M.I.A. And The Real ‘Bad Girls’
By Guest Contributor Thanu Yakupitiyage, cross-posted from Hyphen Magazine

Courtesy of TheGrio.com
By now pretty much everyone knows M.I.A. as the bad girl who flipped off the Super Bowl halftime camera. But her fans are more preoccupied with her new music video, “Bad Girls”, in which BMWs and Mercedes Benzes race in a desert we presume to be in the Middle East, tires burn in nameless oil states, Bedouin-styled men ride stallions à la Casablanca, brown rebel-types tote guns, and backup dancers appear in not-quite-accurate hipsterized niqab and hijab.
I’ve watched the video dozens of times. I love the scenes of Oakland-style “ghost ridin’ the whip,” and I keep rewinding to the highway stuntmen skidding while gripping the doors of the speeding car at 2’55”. Yet I’m still left wondering how to make sense of “Bad Girls.”
I’ve always been drawn to the art of M.I.A.–a Sri Lankan Tamil raised in England. When I first saw her “Galang” video back in 2005, I was awestruck: to have a visible Sri Lankan in Western popular culture seemed implausible. What struck me about M.I.A. early on is that she often positioned herself in relation to the Global South–in videos emphasizing dance (i.e., “Bird Flu,” filmed in South India near Sri Lankan Tamil refugee camps; “Bucky Done Gun” in Brazil; and “Boyz” in Jamaica) or highlighting immigrant enclaves in the West (think “Paper Planes” in Brooklyn).

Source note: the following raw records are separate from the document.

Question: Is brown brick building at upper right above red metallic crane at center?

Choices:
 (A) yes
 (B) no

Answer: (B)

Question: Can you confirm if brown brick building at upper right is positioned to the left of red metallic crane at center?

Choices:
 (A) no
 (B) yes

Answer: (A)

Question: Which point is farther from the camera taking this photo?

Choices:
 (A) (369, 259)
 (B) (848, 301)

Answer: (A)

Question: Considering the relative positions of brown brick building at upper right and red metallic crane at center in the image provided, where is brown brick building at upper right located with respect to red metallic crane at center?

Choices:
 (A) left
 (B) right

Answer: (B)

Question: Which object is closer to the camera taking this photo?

The new video is much less clear in intent.
On Facebook and Twitter, there’s hot debate over “Bad Girls.” Many absolutely love the video, proclaiming it to be M.I.A’s big comeback, while others remain unsure. Some see it as embodying resistance to the norm, while others don’t think it resists enough.
For my part, I’m taken in but left feeling uneasy. What’s missing is the present context of North Africa and the Middle East; it’s been a year since the revolution that toppled Tunisia’s Ben Ali, Egypt’s #Jan25 call that led to the ousting of Hosni Mubarak, the Libyan uprising against Muammar Qaddafi, and ongoing struggles for political justice in Syria and Yemen. Images, videos, and news reports of the region have shown inspiring scenes of resistance.